A large RCT originally designed to assess the effects of calcium supplementation on bone health also assessed the effect of calcium supplementation on HDL-cholesterol concentrations. A total of 223 postmenopausal women were randomly assigned to consume either calcium citrate (1 g/d, n=111) or placebo (n=112) for one year (Reid et al., 2002). HDL-cholesterol concentrations and the HDL to LDL-cholesterol ratio significantly increased in the intervention group (by 0.09 mmol/L; 95 % CI=0.02-0.17, and by 0.05; 95 % CI=0.02-0.08; respectively) compared to placebo during the study.
In a recently published RCT on the effects of calcium supplementation on blood lipids (primary outcome) a total of 323 healthy men were randomly assigned to consume either calcium (600 mg/d, n=108 or 1200 mg/d, n=108) or placebo (n=107) for two years (Reid et al., 2010).
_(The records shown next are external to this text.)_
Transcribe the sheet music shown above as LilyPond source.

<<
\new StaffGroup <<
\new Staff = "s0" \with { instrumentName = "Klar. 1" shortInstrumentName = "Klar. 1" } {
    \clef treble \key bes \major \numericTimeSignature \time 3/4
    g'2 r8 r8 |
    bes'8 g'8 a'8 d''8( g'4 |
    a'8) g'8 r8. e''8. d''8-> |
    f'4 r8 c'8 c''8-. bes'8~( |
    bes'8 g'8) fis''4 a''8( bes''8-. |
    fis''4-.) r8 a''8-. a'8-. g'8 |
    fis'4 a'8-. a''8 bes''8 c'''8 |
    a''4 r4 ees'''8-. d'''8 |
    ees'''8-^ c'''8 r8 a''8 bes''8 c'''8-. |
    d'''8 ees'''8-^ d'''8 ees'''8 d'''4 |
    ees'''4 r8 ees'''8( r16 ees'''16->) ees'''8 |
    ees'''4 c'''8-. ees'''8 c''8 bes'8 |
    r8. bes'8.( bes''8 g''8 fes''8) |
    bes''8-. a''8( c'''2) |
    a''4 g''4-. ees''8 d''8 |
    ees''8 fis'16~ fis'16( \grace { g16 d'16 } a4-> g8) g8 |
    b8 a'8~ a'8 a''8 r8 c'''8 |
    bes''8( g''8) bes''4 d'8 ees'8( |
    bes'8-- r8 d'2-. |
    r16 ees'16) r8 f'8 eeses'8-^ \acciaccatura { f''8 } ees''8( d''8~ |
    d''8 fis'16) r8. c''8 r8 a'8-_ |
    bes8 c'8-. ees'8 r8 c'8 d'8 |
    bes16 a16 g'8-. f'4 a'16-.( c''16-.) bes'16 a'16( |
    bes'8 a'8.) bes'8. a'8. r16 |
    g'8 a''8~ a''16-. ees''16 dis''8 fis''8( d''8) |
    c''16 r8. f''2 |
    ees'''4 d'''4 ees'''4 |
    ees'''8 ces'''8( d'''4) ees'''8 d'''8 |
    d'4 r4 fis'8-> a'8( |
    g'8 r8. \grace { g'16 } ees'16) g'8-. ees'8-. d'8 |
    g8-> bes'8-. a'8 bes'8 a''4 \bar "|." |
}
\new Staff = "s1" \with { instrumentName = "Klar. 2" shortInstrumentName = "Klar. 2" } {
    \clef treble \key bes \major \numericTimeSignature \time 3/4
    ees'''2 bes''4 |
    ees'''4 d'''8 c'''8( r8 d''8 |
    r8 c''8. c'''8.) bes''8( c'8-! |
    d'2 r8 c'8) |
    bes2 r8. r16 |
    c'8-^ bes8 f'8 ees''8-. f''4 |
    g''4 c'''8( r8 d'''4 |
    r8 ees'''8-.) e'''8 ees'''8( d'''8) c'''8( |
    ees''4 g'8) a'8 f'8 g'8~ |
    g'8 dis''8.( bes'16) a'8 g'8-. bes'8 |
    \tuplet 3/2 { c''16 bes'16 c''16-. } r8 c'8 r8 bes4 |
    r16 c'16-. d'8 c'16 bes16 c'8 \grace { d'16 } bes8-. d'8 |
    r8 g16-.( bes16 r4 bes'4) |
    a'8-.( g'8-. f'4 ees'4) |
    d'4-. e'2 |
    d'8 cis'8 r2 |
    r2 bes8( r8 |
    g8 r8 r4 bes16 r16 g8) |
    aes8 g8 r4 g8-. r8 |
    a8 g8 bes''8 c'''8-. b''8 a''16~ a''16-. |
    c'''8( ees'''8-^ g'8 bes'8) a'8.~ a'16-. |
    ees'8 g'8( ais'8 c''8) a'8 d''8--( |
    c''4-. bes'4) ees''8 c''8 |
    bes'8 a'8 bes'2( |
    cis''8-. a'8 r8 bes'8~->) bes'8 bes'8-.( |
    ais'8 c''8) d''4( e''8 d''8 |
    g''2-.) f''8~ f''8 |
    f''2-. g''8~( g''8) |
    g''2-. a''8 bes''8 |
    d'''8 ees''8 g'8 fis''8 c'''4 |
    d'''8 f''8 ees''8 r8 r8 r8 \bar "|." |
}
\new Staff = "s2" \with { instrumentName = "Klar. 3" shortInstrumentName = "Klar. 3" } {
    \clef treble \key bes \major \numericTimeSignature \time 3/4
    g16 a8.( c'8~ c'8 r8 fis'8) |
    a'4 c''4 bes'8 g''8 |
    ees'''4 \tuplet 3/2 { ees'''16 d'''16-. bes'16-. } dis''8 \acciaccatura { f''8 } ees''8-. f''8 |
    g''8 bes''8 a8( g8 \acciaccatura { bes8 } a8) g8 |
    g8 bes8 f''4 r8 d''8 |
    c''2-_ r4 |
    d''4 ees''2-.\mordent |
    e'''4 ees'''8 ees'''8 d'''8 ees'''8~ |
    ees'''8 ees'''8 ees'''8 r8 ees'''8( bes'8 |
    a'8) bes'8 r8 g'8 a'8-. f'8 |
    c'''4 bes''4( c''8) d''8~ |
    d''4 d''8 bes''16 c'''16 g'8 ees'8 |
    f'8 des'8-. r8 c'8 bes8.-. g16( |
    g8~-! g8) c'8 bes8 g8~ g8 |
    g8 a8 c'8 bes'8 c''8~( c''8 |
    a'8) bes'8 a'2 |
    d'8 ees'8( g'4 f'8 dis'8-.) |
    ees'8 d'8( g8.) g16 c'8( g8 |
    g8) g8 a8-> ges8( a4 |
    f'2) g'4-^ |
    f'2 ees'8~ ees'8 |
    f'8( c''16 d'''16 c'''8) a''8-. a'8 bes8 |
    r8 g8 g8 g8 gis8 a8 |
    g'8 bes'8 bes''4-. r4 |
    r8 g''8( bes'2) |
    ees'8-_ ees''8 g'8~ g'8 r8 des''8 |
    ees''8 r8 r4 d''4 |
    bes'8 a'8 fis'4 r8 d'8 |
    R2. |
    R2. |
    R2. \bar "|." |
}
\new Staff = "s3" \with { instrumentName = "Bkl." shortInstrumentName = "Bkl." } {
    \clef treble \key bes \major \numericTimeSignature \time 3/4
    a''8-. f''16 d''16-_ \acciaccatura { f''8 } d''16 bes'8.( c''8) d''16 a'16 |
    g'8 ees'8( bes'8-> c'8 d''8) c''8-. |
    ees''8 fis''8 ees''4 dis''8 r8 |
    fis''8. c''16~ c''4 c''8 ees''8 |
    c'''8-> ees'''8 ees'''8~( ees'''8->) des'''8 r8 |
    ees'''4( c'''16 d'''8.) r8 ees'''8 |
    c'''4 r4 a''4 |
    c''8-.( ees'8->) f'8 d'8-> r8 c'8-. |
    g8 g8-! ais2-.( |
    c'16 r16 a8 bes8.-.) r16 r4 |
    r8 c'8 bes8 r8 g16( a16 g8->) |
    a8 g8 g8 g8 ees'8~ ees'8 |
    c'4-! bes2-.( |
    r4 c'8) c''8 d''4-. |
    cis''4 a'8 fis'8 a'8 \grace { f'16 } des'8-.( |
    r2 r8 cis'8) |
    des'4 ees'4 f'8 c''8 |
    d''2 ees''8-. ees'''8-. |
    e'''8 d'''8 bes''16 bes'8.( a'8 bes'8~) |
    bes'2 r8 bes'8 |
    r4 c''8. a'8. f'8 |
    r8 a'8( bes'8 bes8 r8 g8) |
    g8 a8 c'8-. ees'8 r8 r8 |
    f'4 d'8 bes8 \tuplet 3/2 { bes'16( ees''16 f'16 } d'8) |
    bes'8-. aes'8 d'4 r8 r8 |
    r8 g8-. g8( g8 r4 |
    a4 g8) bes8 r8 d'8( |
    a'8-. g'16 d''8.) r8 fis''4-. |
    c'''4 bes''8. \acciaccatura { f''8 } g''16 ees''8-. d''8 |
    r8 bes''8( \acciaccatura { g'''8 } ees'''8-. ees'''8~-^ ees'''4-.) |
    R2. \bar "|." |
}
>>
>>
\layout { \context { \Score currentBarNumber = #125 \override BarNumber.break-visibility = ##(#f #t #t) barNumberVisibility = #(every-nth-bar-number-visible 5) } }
No significant differences between the calcium and placebo groups were observed with respect to changes in total cholesterol, LDL- and HDL-cholesterol, and triglyceride concentrations or in the HDL to LDL ratio during the study.
No evidence was provided for a biologically plausible mechanism by which calcium could exert the claimed effect.
In weighing the evidence, the Panel took into account that six of the seven small RCTs showed no effect of calcium intake on HDL-cholesterol concentrations, that one large RCT not designed to address the effects of calcium intake on blood lipids showed a significant increase in HDL-cholesterol concentrations, that results from the largest RCT available which was specifically designed to address the effects of calcium intake on blood lipids showed no effect of calcium supplementation on HDL- cholesterol concentrations, and that no evidence was provided for a biologically plausible mechanism by which calcium could exert the claimed effect.
The Panel concludes that a cause and effect relationship has not been established between the dietary intake of calcium and the maintenance of normal blood HDL-cholesterol concentrations.